Incidence and consequence of major bleeding in primary percutaneous intervention for ST-elevation myocardial infarction in the era of radial access: an analysis of the international randomized Acute myocardial infarction Treated with primary angioplasty and intravenous enoxaparin Or unfractionated heparin to Lower ischemic and bleeding events at short- and Long-term follow-up trial.

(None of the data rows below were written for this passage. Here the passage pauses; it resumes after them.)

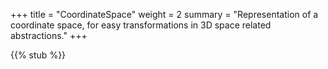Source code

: +++
title = "CoordinateSpace"
weight = 2
summary = "Representation of a coordinate space, for easy transformations in 3D space related abstractions."
+++

{{% stub %}}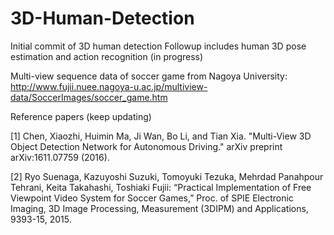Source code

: # 3D-Human-Detection

Initial commit of 3D human detection
Followup includes human 3D pose estimation and action recognition (in progress)

Multi-view sequence data of soccer game from Nagoya University:
http://www.fujii.nuee.nagoya-u.ac.jp/multiview-data/SoccerImages/soccer_game.htm 

Reference papers (keep updating)

[1] Chen, Xiaozhi, Huimin Ma, Ji Wan, Bo Li, and Tian Xia. "Multi-View 3D Object Detection Network for Autonomous Driving." arXiv preprint arXiv:1611.07759 (2016).

[2] Ryo Suenaga, Kazuyoshi Suzuki, Tomoyuki Tezuka, Mehrdad Panahpour Tehrani, Keita Takahashi, Toshiaki Fujii: “Practical Implementation of Free Viewpoint Video System for Soccer Games,” Proc. of SPIE Electronic Imaging, 3D Image Processing, Measurement (3DIPM) and Applications, 9393-15, 2015.

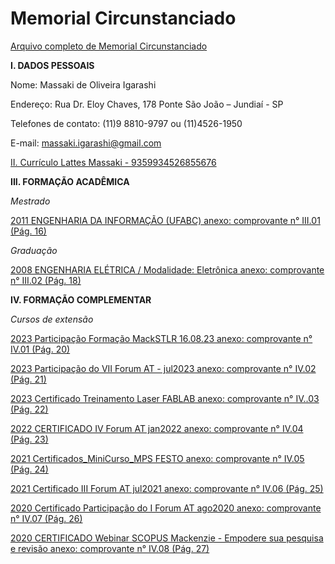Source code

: # Memorial Circunstanciado
[Arquivo completo de Memorial Circunstanciado](https://github.com/massakiigarashi1/Memorial-Circunstanciado/blob/main/Memorial%20Circunstanciado%20-%20MASSAKI%20DE%20OLIVEIRA%20IGARASHI%20-%202024.pdf)

**I. DADOS PESSOAIS**

Nome: Massaki de Oliveira Igarashi

Endereço: Rua Dr. Eloy Chaves, 178 Ponte São João – Jundiaí - SP

Telefones de contato: (11)9 8810-9797 ou (11)4526-1950

E-mail: massaki.igarashi@gmail.com

[II. Currículo Lattes Massaki - 9359934526855676](https://lattes.cnpq.br/9359934526855676)

**III. FORMAÇÃO ACADÊMICA**

*Mestrado*

[2011 ENGENHARIA DA INFORMAÇÃO (UFABC) anexo: comprovante n° III.01 (Pág. 16)](https://github.com/massakiigarashi1/Memorial-Circunstanciado/blob/main/III.01%20-%20Diploma_MESTRADO%20(P%C3%A1g.%2016).pdf)

*Graduação*

[2008 ENGENHARIA ELÉTRICA / Modalidade: Eletrônica anexo: comprovante n° III.02 (Pág. 18)](https://github.com/massakiigarashi1/Memorial-Circunstanciado/blob/main/III.02%20-%20DIPLOMA%20GRADUA%C3%87%C3%83O%20(P%C3%A1g.%2018).pdf)

**IV. FORMAÇÃO COMPLEMENTAR**

*Cursos de extensão*

[2023 Participação Formação MackSTLR 16.08.23 anexo: comprovante n° IV.01 (Pág. 20)](https://github.com/massakiigarashi1/Memorial-Circunstanciado/blob/main/IV.01_Participa%C3%A7%C3%A3o%20Forma%C3%A7%C3%A3o%20MackSTLR%2016.08.23%20(P%C3%A1g.%2020).pdf)

[2023 Participação do VII Forum AT - jul2023 anexo: comprovante n° IV.02 (Pág. 21)](https://github.com/massakiigarashi1/Memorial-Circunstanciado/blob/main/IV.02_Participa%C3%A7%C3%A3o%20do%20VII%20Forum%20AT%20-%20jul2023%20(P%C3%A1g.%2021).pdf)

[2023 Certificado Treinamento Laser FABLAB anexo: comprovante n° IV..03 (Pág. 22)](https://github.com/massakiigarashi1/Memorial-Circunstanciado/blob/main/IV.03_Certificado%20Treinamento%20Laser%20FABLAB%20(P%C3%A1g.%2022).pdf)

[2022 CERTIFICADO IV Forum AT jan2022 anexo: comprovante n° IV.04 (Pág. 23)](https://github.com/massakiigarashi1/Memorial-Circunstanciado/blob/main/IV.04_CERTIFICADO%20IV%20Forum%20AT%20jan2022%20(P%C3%A1g.%2023).pdf)

[2021 Certificados_MiniCurso_MPS FESTO anexo: comprovante n° IV.05 (Pág. 24)](https://github.com/massakiigarashi1/Memorial-Circunstanciado/blob/main/IV.05_Certificados_MiniCurso_MPS%20FESTO%20(P%C3%A1g.%2024).pdf)

[2021 Certificado III Forum AT jul2021 anexo: comprovante n° IV.06 (Pág. 25)](https://github.com/massakiigarashi1/Memorial-Circunstanciado/blob/main/IV.06_Certificado%20III%20Forum%20AT%20jul2021%20(P%C3%A1g.%2025).pdf)

[2020 Certificado Participação do I Forum AT ago2020 anexo: comprovante n° IV.07 (Pág. 26)](https://github.com/massakiigarashi1/Memorial-Circunstanciado/blob/main/IV.07_Certificado%20Participa%C3%A7%C3%A3o%20do%20I%20Forum%20AT%20ago2020%20(P%C3%A1g.%2026).pdf)

[2020 CERTIFICADO Webinar SCOPUS Mackenzie - Empodere sua pesquisa e revisão anexo: comprovante n° IV.08 (Pág. 27)]()
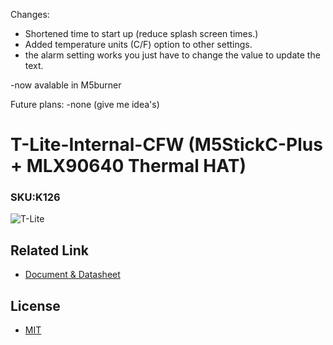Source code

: Changes:
- Shortened time to start up (reduce splash screen times.)
- Added temperature units (C/F) option to other settings.
- the alarm setting works you just have to change the value to update the text.
  
-now avalable in M5burner


Future plans:
-none (give me idea's)


# T-Lite-Internal-CFW (M5StickC-Plus + MLX90640 Thermal HAT)

### SKU:K126

![T-Lite](https://static-cdn.m5stack.com/resource/docs/products/app/T-Lite/img-1b8ebe07-4556-4641-a487-b6fe6bf8b0c6.jpg)

## Related Link

- [Document & Datasheet](https://docs.m5stack.com/en/app/T-Lite)

## License

- [MIT](LICENSE)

AIMS: The aims of the study are to compare the outcome with and without major bleeding and to identify the independent correlates of major bleeding complications and mortality in patients described in the ATOLL study. METHODS: The ATOLL study included 910 patients randomly assigned to either 0.5 mg/kg intravenous enoxaparin or unfractionated heparin before primary percutaneous coronary intervention. Incidence of major bleeding and ischemic end points was assessed at 1 month, and mortality, at 1 and 6 months. Patients with and without major bleeding complication were compared. A multivariate model of bleeding complications at 1 month and mortality at 6 months was realized. Intention-to-treat and per-protocol analyses were performed. RESULTS: The most frequent bleeding site appears to be the gastrointestinal tract. Age >75 years, cardiac arrest, and the use of insulin or >1 heparin emerged as independent correlates of major bleeding at 1 month. Patients presenting with major bleeding had significantly higher rates of adverse ischemic complications. Mortality at 6 months was higher in bleeders. Major bleeding was found to be one of the independent correlates of 6-month mortality. The addition or mixing of several anticoagulant drugs was an independent factor of major bleeding despite the predominant use of radial access. CONCLUSIONS: This study shows that major bleeding is independently associated with poor outcome, increasing ischemic events, and mortality in primary percutaneous coronary intervention performed mostly with radial access.